La nostra epoca e le condizioni nella nostra
America sono differenti da quelle di altre
epoche e da quelle di altre condizioni storiche.
La nostra storia è stata sempre una storia di
lotta contro forze straniere negatrici della
nostra specificità culturale ed umana; e il
filosofo sorto da questa situazione è un
filosofo che è obbligato a riflettere sulle
forme di dominio. Ciò esige, da parte nostra,
un’articolazione organica con quei settori
sociali che si organizzano anche in forma di
resistenza contro le forme di dominio; ciò
esige, congiuntamente, lo sviluppo di un
pensiero creativo autenticamente rivoluzionario
che si alimenti di due fonti altrettanto
fondamentali: quella del sapere accumulato
dall’umanità durante la sua storia e quella
delle esperienze popolari che legittimano,
discutono e rinnovano questo pensiero
creativo-rivoluzionario.
Coscienti di questo scenario e della
responsabilità che ci vede artefici di una nuova
società in costruzione, il governo della
Repubblica Bolivariana del Venezuela, attraverso
il Ministero del Potere Popolare per la Cultura,
si è assunto il compito di aprire a spazi di
dialogo con altre realtà culturali per stimolare
lo sviluppo di un pensiero critico che ci aiuti
allo schiarimento e alla soluzione delle ingenti
sfide che tale compito implica.
Vanno in questa direzione l’istituzione nel 2005
del Foro di Filosofia, la creazione dell’Ufficio
Coordinatore della ‘Rete di Intellettuali ed
Artisti in Difesa dell’Umanità’ e, parimenti,
l’organizzazione di incontri periodici dei suoi
membri; entrambe le istituzioni affrontano temi
e problemi della nostra realtà nel contesto
politico ed economico mondiale con riferimento
particolare alla nostra situazione bolivariana.

## Dati raccolti
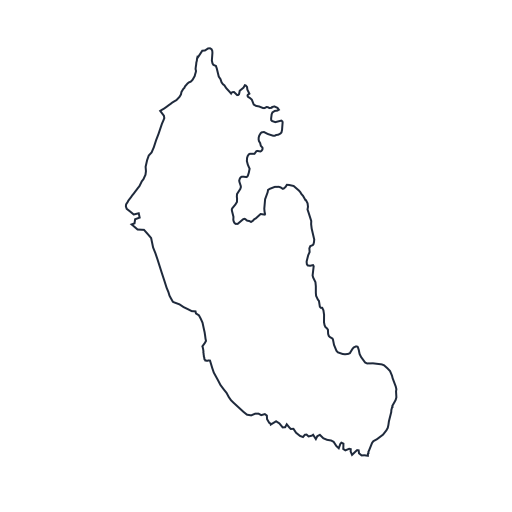 outline of Mandiana, Mandiana, Guinea, rotated 353°
{"feature_id": "49546643B67473886511689", "entity_name": "Mandiana", "entity_type": "district", "adm_level": 2, "iso_a3": "GIN", "parent_name": "Guinea", "parent_adm1": "Mandiana", "projection": "equal_earth", "projection_center": [-8.547, 10.818], "detail": "fine", "context": "isolated", "style": "outline", "palette": "slate", "viewbox_px": 512, "rotation_deg": 353, "n_neighbors": 0, "source": "geoboundaries", "source_scale": "gbopen_adm2", "svg_char_len": 5991}
<svg xmlns="http://www.w3.org/2000/svg" viewBox="0 0 512 512"><g transform="rotate(353 256 256)"><path d="M342.7,467.9L342.9,466.7L343.0,465.9L343.7,465.3L343.6,464.3L345.0,461.9L348.4,455.7L349.9,454.1L353.7,452.6L360.3,448.8L364.2,444.9L365.4,443.2L365.8,442.7L366.8,439.9L367.8,436.2L371.2,427.4L371.6,425.3L372.7,422.6L373.1,422.5L373.1,421.3L376.0,417.4L377.1,415.8L378.1,413.4L378.5,407.4L379.1,405.3L378.9,403.7L378.8,402.6L376.7,393.9L376.4,391.4L375.0,386.5L372.7,383.4L369.8,380.1L367.6,378.9L359.1,376.8L353.3,376.2L352.7,375.9L351.3,375.0L348.0,369.1L346.9,366.0L346.7,363.8L346.6,362.1L346.0,358.9L345.7,358.4L344.3,357.9L341.8,358.7L340.4,360.0L338.0,363.0L337.6,363.6L337.3,363.9L335.6,364.4L332.4,364.4L330.0,363.8L325.5,361.6L324.3,359.9L322.6,353.7L322.2,348.3L321.8,347.2L321.5,347.0L319.4,345.4L318.5,344.2L318.1,342.1L318.4,338.0L317.7,336.6L316.2,334.9L315.6,332.9L315.5,331.2L315.4,330.2L316.4,322.6L316.3,318.3L316.3,318.1L315.4,315.5L314.7,315.4L314.0,315.3L313.2,314.1L313.0,308.3L312.1,306.8L310.8,302.9L310.9,299.9L311.7,293.3L311.8,289.3L311.8,289.2L310.1,284.3L309.8,282.2L312.0,273.2L311.5,272.0L308.5,272.3L306.2,271.7L305.5,270.4L305.5,268.1L305.7,267.3L306.0,266.5L307.9,261.6L309.7,258.6L309.9,254.9L311.1,252.8L313.7,252.1L314.6,251.1L314.8,250.4L315.2,249.5L315.8,246.8L314.6,235.6L314.6,231.2L315.1,228.0L313.5,219.5L312.8,216.1L313.6,213.5L313.6,210.0L312.4,206.7L311.9,206.6L310.0,202.0L308.6,200.0L307.8,198.1L306.6,196.3L301.9,191.1L297.4,189.5L295.3,189.1L293.8,191.0L292.5,191.9L292.0,192.3L290.8,192.6L289.7,191.7L288.8,190.9L287.0,190.1L283.0,189.7L277.9,191.0L276.0,191.9L275.5,193.6L275.3,194.2L272.3,200.1L272.0,200.6L270.0,210.0L269.9,212.4L269.9,213.4L270.1,215.5L269.7,216.0L265.7,214.9L260.3,218.7L258.9,219.2L258.5,219.5L257.1,220.7L255.2,221.6L253.7,220.5L252.0,220.0L251.2,219.6L249.9,218.1L249.2,217.8L249.1,217.7L247.8,217.9L241.7,221.9L239.6,221.6L238.5,220.3L238.0,218.5L237.9,217.3L238.4,214.4L237.6,208.0L237.7,206.7L237.8,206.5L238.2,205.8L241.8,202.4L243.7,200.0L244.2,196.6L244.2,195.2L244.2,194.9L244.7,192.2L248.6,187.5L249.4,185.7L249.4,184.6L248.6,180.5L248.5,179.2L248.7,178.8L249.1,177.7L250.0,176.4L251.2,175.6L252.9,175.7L256.2,176.5L257.0,176.1L257.7,175.3L257.8,175.1L259.0,172.5L260.3,168.6L259.6,166.4L259.0,164.3L258.5,160.6L258.9,158.7L259.0,157.8L259.9,155.8L261.3,154.2L262.5,153.8L266.9,154.4L269.2,152.0L270.3,151.9L273.1,152.8L274.1,152.4L275.2,151.3L275.4,150.9L275.6,150.2L275.6,149.2L274.2,147.2L273.9,144.5L272.9,142.2L272.9,141.7L272.8,140.7L273.0,139.4L273.1,138.8L273.9,136.9L275.6,134.7L276.6,134.0L279.0,133.9L282.2,136.1L282.9,136.5L287.6,138.7L289.4,138.9L290.6,138.4L293.0,138.3L295.2,137.4L296.3,136.5L296.9,134.9L297.2,134.1L298.2,129.1L298.7,126.7L298.6,125.7L297.7,124.7L296.9,124.8L291.5,125.5L288.4,124.0L287.9,123.3L287.7,123.1L287.7,121.9L287.8,121.2L288.8,117.3L289.8,115.5L292.3,114.3L294.9,114.3L296.5,113.6L295.4,111.6L292.5,109.8L290.1,110.1L289.6,110.8L287.3,110.8L286.0,109.8L284.7,109.4L282.6,110.2L281.0,110.0L277.2,107.9L276.8,107.8L274.3,107.0L272.2,105.4L270.9,100.3L269.3,98.5L267.9,97.4L267.5,97.1L267.1,96.0L267.5,95.0L269.2,94.1L268.6,92.4L267.7,89.8L267.7,87.2L266.7,85.6L266.0,85.2L265.8,85.1L264.1,87.4L260.0,90.0L259.2,92.4L258.8,93.4L258.0,94.0L256.9,94.0L254.2,90.6L252.9,90.5L251.3,91.0L251.0,91.6L249.5,89.4L247.2,86.2L246.9,85.7L246.6,85.2L245.4,82.7L244.2,81.6L243.0,79.5L242.3,76.1L240.9,73.4L239.9,64.9L239.7,64.1L239.4,62.5L237.0,61.1L236.3,59.6L236.0,56.7L237.5,49.1L237.6,47.1L237.1,45.4L235.8,44.3L233.8,44.1L230.4,45.8L227.7,45.7L222.6,51.7L222.2,51.3L221.5,53.0L221.1,54.9L220.4,56.6L219.9,58.8L219.3,60.9L218.8,63.0L219.0,65.1L218.5,66.5L217.7,68.3L217.1,69.9L216.0,71.4L214.6,73.3L213.3,74.4L212.3,75.1L210.8,75.4L209.1,76.4L208.0,77.4L206.2,79.0L205.4,80.4L204.3,81.2L203.4,82.3L202.0,84.1L201.2,86.5L199.5,88.7L197.7,90.2L196.0,91.6L193.8,92.5L191.4,93.6L189.8,94.6L187.9,95.6L185.3,97.1L182.7,98.5L180.5,99.4L178.6,100.3L181.7,105.6L181.7,106.4L181.8,107.9L180.7,110.0L178.8,113.2L176.4,118.2L174.1,123.0L171.0,128.8L167.8,135.7L165.8,139.1L165.0,140.5L161.8,143.2L159.6,147.6L157.3,154.0L157.1,158.4L156.2,161.9L154.7,164.3L154.0,165.5L153.6,166.1L153.2,166.5L151.6,168.1L151.1,169.0L149.9,170.8L148.7,172.6L147.2,174.0L145.3,176.0L143.9,177.4L142.3,179.1L140.4,180.9L139.2,182.3L138.1,183.4L136.7,184.8L135.9,185.7L134.9,187.2L133.8,188.3L133.2,189.4L133.0,190.5L132.9,191.1L133.2,192.3L133.4,193.4L136.5,196.5L139.7,199.9L144.8,199.3L145.2,203.7L140.5,204.8L139.4,208.8L136.4,209.5L141.7,215.3L148.0,216.4L151.4,221.3L154.1,225.4L154.9,235.0L156.5,241.0L157.9,247.8L160.3,260.6L162.1,269.7L163.4,276.6L164.7,281.3L165.3,284.8L166.3,287.4L167.9,291.3L169.0,292.0L174.2,294.7L177.9,297.9L182.1,300.6L185.5,302.9L189.2,303.6L189.4,305.7L192.1,307.9L193.5,311.5L194.8,315.7L195.3,321.4L195.7,325.5L195.8,329.2L195.8,331.8L196.0,334.2L194.6,336.1L191.8,339.1L192.0,340.1L192.1,341.4L192.2,342.3L192.2,342.8L192.2,343.2L192.2,344.5L192.0,345.1L192.1,346.7L192.0,347.4L192.1,348.5L192.0,349.4L192.3,350.8L192.2,351.2L192.3,352.4L192.9,353.1L193.0,353.6L194.1,353.8L194.6,354.1L196.0,353.9L196.7,354.0L197.6,354.2L198.9,361.8L199.9,366.6L201.3,370.1L203.1,374.6L205.0,379.7L207.8,384.6L210.1,388.3L211.8,392.7L213.6,396.1L215.9,399.0L221.7,405.8L224.5,409.1L227.7,412.4L231.8,413.6L236.0,412.4L239.3,412.8L241.8,414.6L245.5,414.0L247.3,415.7L247.1,419.3L248.8,423.2L250.0,424.1L250.1,425.1L255.8,422.5L258.8,425.0L261.6,429.4L264.1,429.5L266.0,426.8L268.2,430.3L269.4,431.9L272.1,432.1L274.2,436.3L277.8,440.0L280.6,441.4L282.7,439.4L284.4,439.4L286.2,441.5L289.7,441.1L290.9,440.4L293.1,445.0L294.9,442.3L297.6,441.3L300.6,445.1L304.1,447.1L308.1,448.3L310.4,449.9L312.6,454.4L314.7,456.9L316.8,452.8L318.0,451.7L319.9,452.9L319.6,455.1L319.1,458.2L321.0,459.8L325.0,458.7L326.5,459.3L326.1,461.5L327.1,465.1L331.5,461.8L332.7,461.0L334.2,461.4L334.2,464.4L336.5,466.8L339.3,467.0L342.7,467.9Z" fill="none" stroke="#1e293b" stroke-width="2"/></g></svg>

## Compito richiesto A
Ricopia dal testo sulla filosofia nel Venezuela bolivariano la parte che comincia con "Vanno in questa" e finisce con "nostra situazione bolivariana.".
## Compito richiesto B
Prosegui il testo sulla filosofia nel Venezuela bolivariano partendo dal punto in cui si interrompe.

## Risposta A
Vanno in questa direzione l’istituzione nel 2005
del Foro di Filosofia, la creazione dell’Ufficio
Coordinatore della ‘Rete di Intellettuali ed
Artisti in Difesa dell’Umanità’ e, parimenti,
l’organizzazione di incontri periodici dei suoi
membri; entrambe le istituzioni affrontano temi
e problemi della nostra realtà nel contesto
politico ed economico mondiale con riferimento
particolare alla nostra situazione bolivariana.

## Risposta B
La natura specifica di questi problemi (e
affrontarli significa farsi carico di una
coscienza critica) ha messo in evidenza la
necessità di coniugare la prospettiva interna
con la prospettiva esterna; prospettive che, in
sintonia con gli obiettivi emancipativi che
persegue il processo bolivariano, ci
permettessero di vedere meglio e più
obiettivamente gli ostacoli che dovevamo
superare durante il percorso di trasformazione
radicale della nostra società. Nacque così il
Foro Internazionale a cui partecipano pensatori
di tutta la nostra America e di altri
continenti; pensatori che, accanto ai nostri ed
in contatto diretto con le proprie comunità,
contribuiscono con la loro riflessione ad
accelerare il cammino intrapreso.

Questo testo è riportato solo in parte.